It's not too late to change the debate - Jen Broadhurst
I’m angry.
Angry about a debate around the EU referendum which has been almost entirely about racism and free market economics. It’s been about white, suited men arguing with other white suited men about how many people from European nations are able to access public services in the UK, while ignoring the fact that EU migrants not only pay taxes but come here to work and prop up our austerity ridden services.
Television and radio over the last few weeks has been dominated by people like Dr. Liam Fox complaining that our NHS can't employ doctors from Australia because we have to take doctors from the EU. This translates to we can't take nice white English speaking doctors because we're forced to take swarthy accented EU doctors. The important factor ought to be not where they are from but whether they are qualified to care for the sick.
This casual racism is allowed to pervade national radio, TV and print media because it suits those in power for us ordinary people to feel like we have to fight each other.

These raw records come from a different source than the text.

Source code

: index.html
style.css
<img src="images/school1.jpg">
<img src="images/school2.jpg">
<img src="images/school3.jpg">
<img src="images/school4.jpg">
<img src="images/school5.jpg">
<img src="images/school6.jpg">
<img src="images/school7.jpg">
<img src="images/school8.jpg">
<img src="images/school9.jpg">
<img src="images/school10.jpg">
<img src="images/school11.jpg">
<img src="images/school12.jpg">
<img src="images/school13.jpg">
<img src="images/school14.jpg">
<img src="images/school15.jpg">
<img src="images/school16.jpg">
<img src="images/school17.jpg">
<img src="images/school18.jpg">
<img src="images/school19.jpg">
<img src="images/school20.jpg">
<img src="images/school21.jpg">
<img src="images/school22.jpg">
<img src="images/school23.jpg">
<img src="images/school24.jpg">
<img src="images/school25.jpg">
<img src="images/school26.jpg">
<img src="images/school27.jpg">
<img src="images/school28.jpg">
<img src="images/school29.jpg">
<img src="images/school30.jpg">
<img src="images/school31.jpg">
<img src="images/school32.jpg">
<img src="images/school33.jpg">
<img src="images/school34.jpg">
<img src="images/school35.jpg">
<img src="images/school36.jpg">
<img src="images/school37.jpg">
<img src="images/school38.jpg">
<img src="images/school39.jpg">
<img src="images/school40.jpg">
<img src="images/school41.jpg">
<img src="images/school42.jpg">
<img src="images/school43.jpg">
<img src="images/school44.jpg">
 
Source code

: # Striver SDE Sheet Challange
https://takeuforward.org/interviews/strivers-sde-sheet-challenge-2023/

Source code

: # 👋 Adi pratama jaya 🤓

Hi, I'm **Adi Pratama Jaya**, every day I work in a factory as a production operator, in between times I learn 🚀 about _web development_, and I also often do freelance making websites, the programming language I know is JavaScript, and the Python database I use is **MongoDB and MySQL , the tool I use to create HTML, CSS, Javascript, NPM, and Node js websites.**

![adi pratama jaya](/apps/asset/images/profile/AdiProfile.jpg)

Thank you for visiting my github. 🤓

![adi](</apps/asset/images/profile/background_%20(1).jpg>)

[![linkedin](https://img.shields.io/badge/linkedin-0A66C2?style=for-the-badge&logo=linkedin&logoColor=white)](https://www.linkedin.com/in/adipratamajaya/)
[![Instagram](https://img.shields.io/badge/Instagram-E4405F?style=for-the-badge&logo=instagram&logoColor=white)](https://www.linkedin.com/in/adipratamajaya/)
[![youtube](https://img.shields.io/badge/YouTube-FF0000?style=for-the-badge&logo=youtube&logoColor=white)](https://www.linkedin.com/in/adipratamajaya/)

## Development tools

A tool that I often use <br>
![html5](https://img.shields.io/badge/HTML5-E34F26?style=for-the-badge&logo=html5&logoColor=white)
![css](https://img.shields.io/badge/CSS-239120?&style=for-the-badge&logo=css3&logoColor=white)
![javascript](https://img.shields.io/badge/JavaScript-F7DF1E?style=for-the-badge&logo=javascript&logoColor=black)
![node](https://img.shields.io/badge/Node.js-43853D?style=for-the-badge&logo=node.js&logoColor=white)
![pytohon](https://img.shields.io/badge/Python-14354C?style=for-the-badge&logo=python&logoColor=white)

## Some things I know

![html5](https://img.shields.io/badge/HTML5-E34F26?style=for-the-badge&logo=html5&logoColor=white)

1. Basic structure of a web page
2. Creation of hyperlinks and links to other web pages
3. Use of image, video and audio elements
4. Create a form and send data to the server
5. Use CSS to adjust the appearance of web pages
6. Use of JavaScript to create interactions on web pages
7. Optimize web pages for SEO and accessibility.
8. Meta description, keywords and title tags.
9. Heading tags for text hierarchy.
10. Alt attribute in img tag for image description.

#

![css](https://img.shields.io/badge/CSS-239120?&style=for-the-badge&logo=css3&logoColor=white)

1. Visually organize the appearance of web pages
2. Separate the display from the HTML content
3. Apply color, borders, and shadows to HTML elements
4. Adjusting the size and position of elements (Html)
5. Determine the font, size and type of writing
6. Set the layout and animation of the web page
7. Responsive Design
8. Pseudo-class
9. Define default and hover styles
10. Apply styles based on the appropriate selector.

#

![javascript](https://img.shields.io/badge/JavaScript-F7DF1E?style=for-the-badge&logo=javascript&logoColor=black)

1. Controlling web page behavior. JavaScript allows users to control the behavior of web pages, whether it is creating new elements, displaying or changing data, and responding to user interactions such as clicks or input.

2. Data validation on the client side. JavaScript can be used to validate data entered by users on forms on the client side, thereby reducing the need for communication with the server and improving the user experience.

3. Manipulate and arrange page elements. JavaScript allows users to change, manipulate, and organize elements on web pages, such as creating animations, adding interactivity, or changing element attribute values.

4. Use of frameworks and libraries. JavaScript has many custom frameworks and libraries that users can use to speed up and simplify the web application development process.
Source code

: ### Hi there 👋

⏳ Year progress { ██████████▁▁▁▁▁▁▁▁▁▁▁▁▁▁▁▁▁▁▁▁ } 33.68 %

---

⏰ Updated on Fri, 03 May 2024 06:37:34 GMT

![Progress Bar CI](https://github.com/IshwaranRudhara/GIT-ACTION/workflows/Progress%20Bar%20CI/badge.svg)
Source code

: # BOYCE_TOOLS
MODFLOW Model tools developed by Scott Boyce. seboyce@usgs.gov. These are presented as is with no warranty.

We don’t. We can change the narrative, we can show that hope and unity is strong. The NHS and the UK is not under threat from the EU. It is under threat from right wing policies and free market economics. These philosophies are persistently presented to us as being the only option. They are not. The risk for those of us on the left is that we turn off from the current EU arguments because they are being framed within this narrow right-wing position. The EU is currently following the centre right political agenda because that is who has been elected to power across the EU as the effects of financial crises and austerity policies continue to be felt.
The sound bites made by those who are allowed to dominate the conversation focus on immigration in a way which perpetuates racism and the worst type of nationalism. But because it is shrouded in a Union Flag and said by someone in a sharp suit, not a Burberry cap somehow makes it all ok. We must pull the debate back to being about what matters to us, for our families and communities. The opportunity our children have to study and work in an EU that promotes equality should not be taken away. I can choose to work and live in any part of the EU at present and my rights as a woman are very much stronger for being an EU citizen.
We cannot allow this referendum to be centred on racist rhetoric that feeds on the fear and genuine concerns people have for employment and public resources. We must instead turn our attention on to the fact that the fight for scarce resources is being forced upon us by centre-right political ideology where only one type of person wins and it’s not you or me.
Another type of Europe is possible; but only if we open our eyes and see that across Europe people share the same ideals as we do – to prosper, to share our cultures and grow in our learning of one another. That’s the real Europe and those are the values that will be making me vote remain.